SAWT BEIRUT INTERNATIONAL

| 30 April 2024, Tuesday |

Depositors’ Association warns BDL against dipping into currency reserves

Lebanon’s Association of Depositors on Thursday warned the Central Bank (BDL) against dipping into the country’s mandatory currency reserves after the BDL said it was unable to keep subsidizing medicines without using such reserves.

In a statement, the association called on the board of the Central Bank and the BDL Governor Riad Salameh to stop practices of corruption and waste and not take into account the demands of any ministry or gathering that would demand “biting” what is left of the mandatory reserves “which belong to depositors as unanimously agreed.”

“The political authorities must find alternatives and solutions, the first of which is the formation of a productive government that would lay down a plan to get out of this crisis,” the association said.

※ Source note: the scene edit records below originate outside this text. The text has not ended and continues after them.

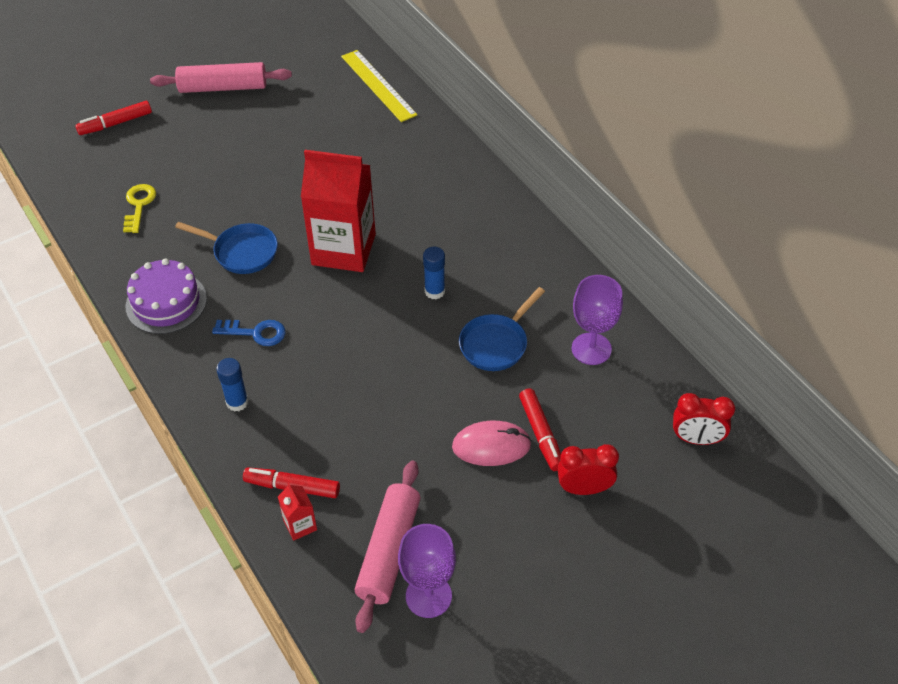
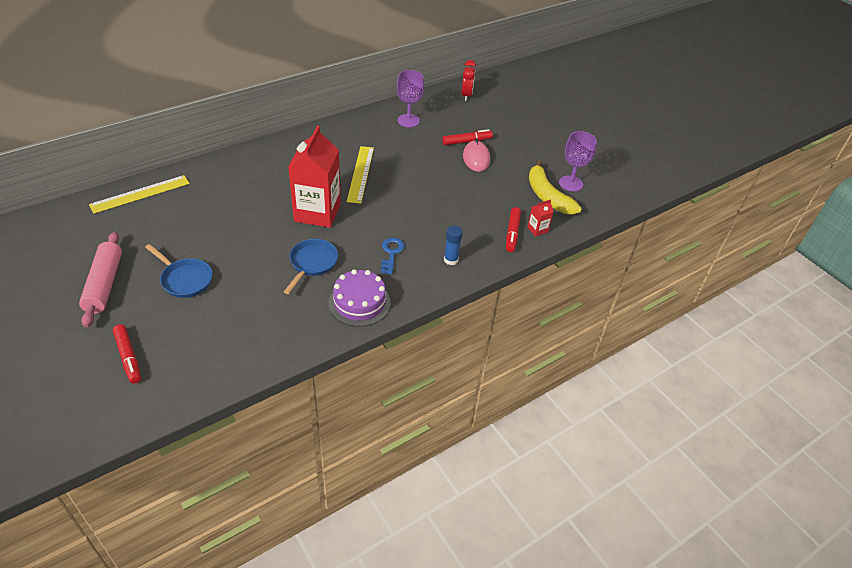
camera: 95 degrees left, 5 degrees down
yellow key [123,184,156,233] -> none
pink rolling pin [355,461,420,633] -> yellow banana [529,160,582,215]
blue glue stick [423,247,445,299] -> yellow ruler [346,146,374,204]
blue pan [459,287,545,371] -> blue pan moved to [145,244,213,298]
red clock [557,444,619,495] -> none

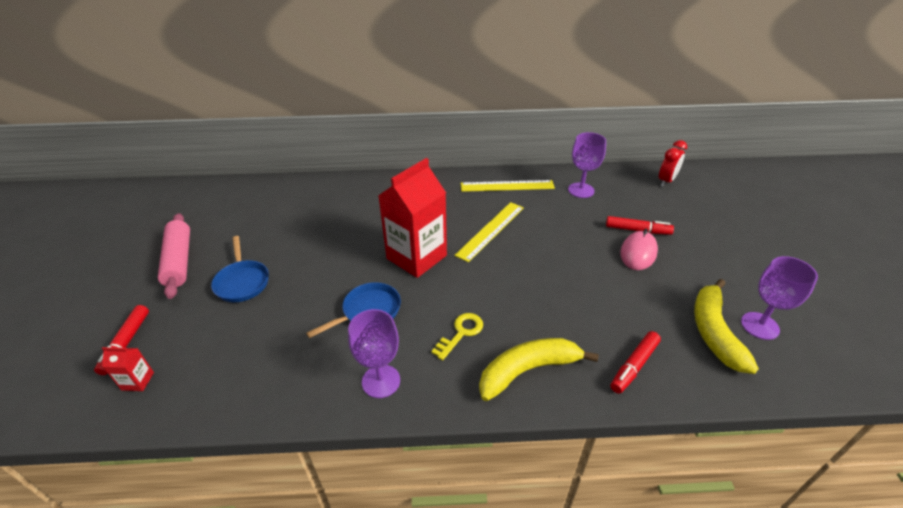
camera: 35 degrees right, 5 degrees down
pink rolling pin [79,232,122,328] -> pink rolling pin turned 45 degrees counterclockwise [158,213,190,299]
yellow ruler [89,175,190,214] -> yellow ruler moved to [461,180,555,192]
purple cake [329,269,390,327] -> purple goblet [348,309,400,398]
blue key [381,237,405,275] -> yellow key [431,313,483,360]
blue glue stick [444,226,463,265] -> yellow banana [479,338,599,401]
red carton [527,199,553,237] -> red carton moved to [102,347,154,391]

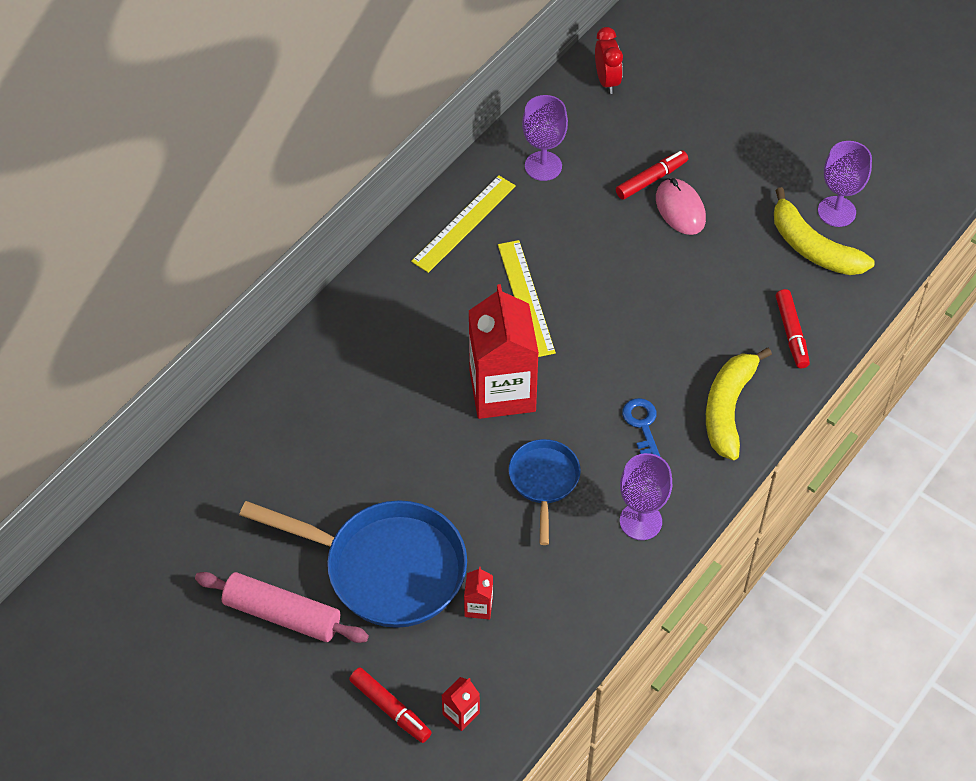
camera: 50 degrees left, 15 degrees up
blue pan [211,236,269,302] -> blue pan [239,500,467,628], size x1.87
yellow key [431,313,483,360] -> blue key [622,398,660,456]
none -> red carton [464,567,493,620]

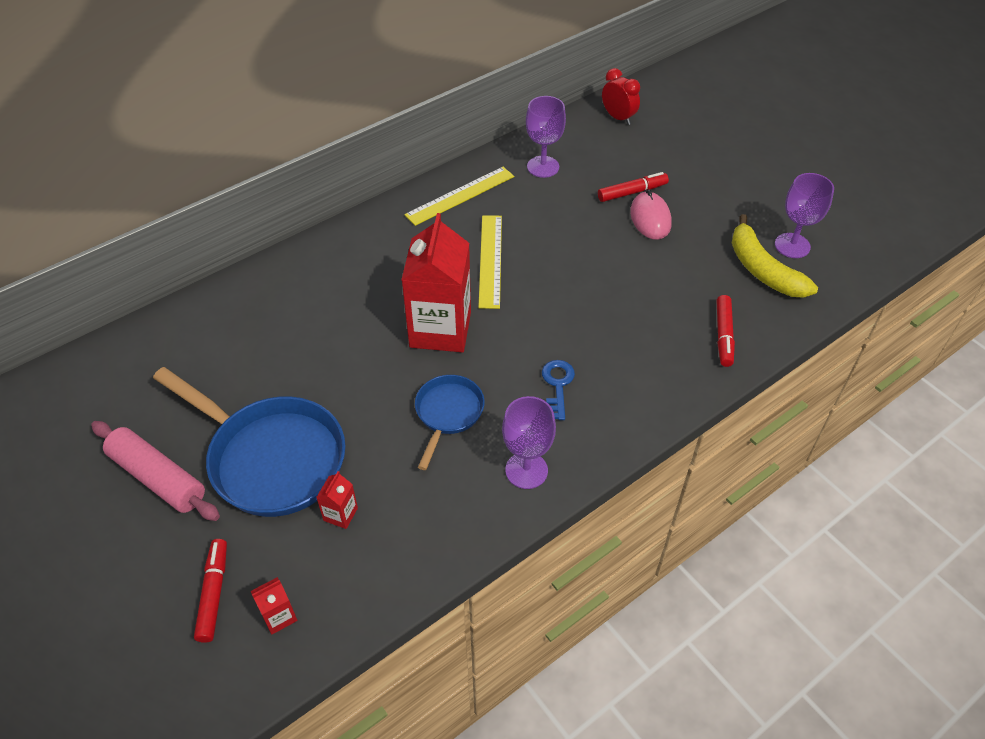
camera: 15 degrees right, 5 degrees down
red marker [349,668,432,743] -> red marker turned 150 degrees counterclockwise [194,539,227,643]
red clock [595,27,623,94] -> red clock turned 45 degrees counterclockwise [602,68,640,125]
yellow banana [706,348,772,460] -> none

The association also called on the BDL to start releasing such deposits to their owners immediately and unequivocally, adding that “it has begun preparing a file to seize the entire reserve in order to secure the depositors’ rights.”

Lebanon’s Central Bank said on Thursday that a system for importing subsidized medical goods could not be sustained without using its mandatory reserves and asked the relevant authorities to find a solution to the problem.

The country is in the throes of a severe financial meltdown and has been subsidizing medicine, fuel, wheat, and other basic goods since last year.

In a statement issued after caretaker health minister Hamad Hasan said he had visited the bank asking for the release of funds for essential medicines to no avail, the BDL said it would not dip into its mandatory reserves to cover the $1.3 billion cost of the subsidized medical supplies.

The statement said “this total cost that is required from the Central Bank as a result of a policy to subsidize these medical items cannot be supplied without touching mandatory reserves and this is what the board of the Central Bank refuses.”

Lebanon’s hard currency reserves have fallen alarmingly from more than $30 billion before the financial crisis hit the country in late 2019 to just over $15 million in March.